_ЧТО НУЖНО СДЕЛАТЬ_.
1. По тексту о взглядах Черномырдина на экономическую реформу перечислите все главные экономические задачи, которые он назвал на съезде движения «Наш дом — Россия» в августе 1995 года.
2. Продолжите текст о выступлениях Черномырдина, начав сразу после его последнего предложения.

*** ТЕКСТОВЫЙ БЛОК

Меняется ситуация и с реальными доходами. В мае и июне возобновился их рост. Говоря о “плюсах”, я, естественно, не забываю и о “минусах”. Их предостаточно. И все же позволю себе сформулировать главный итог полугодия: мы прекращаем только выживать, мы переходим, а кое-где уже перешли к решению созидательных задач. В экономике обозначились тенденции к оздоровлению».

Свои взгляды на экономическую реформу Черномырдин озвучивал и на трибуне созданного им движения «Наш дом — Россия». Выступая на партийном съезде в августе 1995 года, он говорил: «На повестку дня выходят следующие главные экономические задачи: стимулирование накопления национального капитала для обеспечения устойчивого экономического роста и экономической безопасности России. Расширение поля конструктивного взаимодействия государства и отечественных деловых кругов и национальных компаний. Построение смешанной социально ориентированной экономической системы на принципах, характерных для развитых рыночных отношений. <…> Государство начало поворачиваться к человеку. В нем еще много забронзовелой бестолковости и суеты. Но это уже не пушкинский Медный всадник — безжалостный и глухой к человеческим страданиям. Первые ростки этого — разрешение кризиса в Буденновске и мирное урегулирование в Чечне. <. > Разного рода “измы” мы уже проходили и не раз. Социализм мы заново отстраивать не будем, коммунизм, думаю, так призраком и останется. Капитализм, которым нас пугали десятилетиями, тоже этап, уже фактически пройденный передовыми странами. Нам пора понять, что российские проблемы должны решаться прежде всего российскими средствами».

******
*** ИСХОДНЫЕ ДАННЫЕ

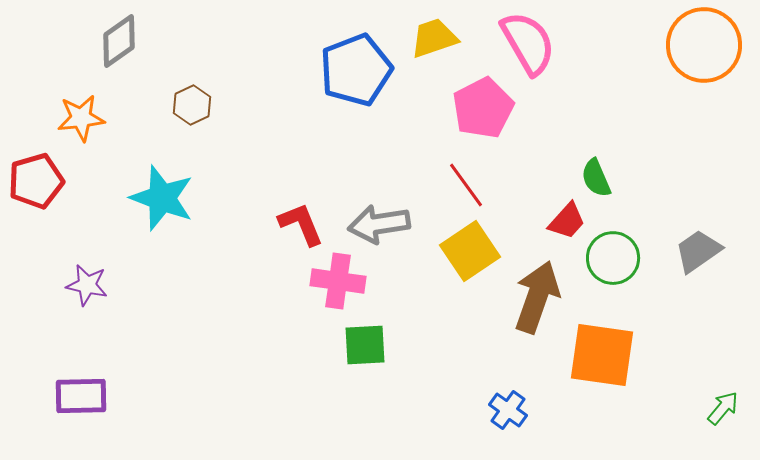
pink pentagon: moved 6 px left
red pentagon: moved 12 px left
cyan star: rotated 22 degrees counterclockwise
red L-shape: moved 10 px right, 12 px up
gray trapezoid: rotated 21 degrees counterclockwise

******

_РЕЗУЛЬТАТЫ УПРАЖНЕНИЯ_.
1.
На съезде Черномырдин назвал три главные экономические задачи:
1. Стимулирование накопления национального капитала для обеспечения устойчивого экономического роста и экономической безопасности России.
2. Расширение поля конструктивного взаимодействия государства и отечественных деловых кругов и национальных компаний.
3. Построение смешанной социально ориентированной экономической системы на принципах, характерных для развитых рыночных отношений.

2.
Черномырдин-премьер не был антагонистом Черномырдина-политика, и в его партийной программе очень много мест, даже текстуально совпадающих с программой правительства. Прежде всего это относится к разделам, касающимся социальной и аграрной политики. Лишь в пятом разделе программы — «Экономическая политика» — имелись отличия. Авторы этой части программы исходили из того, что либеральный этап реформирования экономики, который подготовил «рыночную почву для модернизации экономики страны», уже заканчивается, и поэтому необходима принципиальная смена ориентиров. Вместо «финансовой стабилизации любой ценой» предлагался новый «стержень реформ» — «стимулирование накопления национального капитала». Вместо никак не сформулированных Черномырдиным-премьером принципов сотрудничества государства с бизнесом Черномырдин-политик говорил о «расширении поля прямого совпадения национальных интересов с интересами экономически активных субъектов». Под не слишком изменившийся лозунг создания в России «смешанной социально-ориентированной экономической системы» была подведена отсутствовавшая дотоле идеологическая база. Александр Шохин, экономист номер один НДР, сформулировал ее так: движение будет исповедовать «социальный государственный либерализм».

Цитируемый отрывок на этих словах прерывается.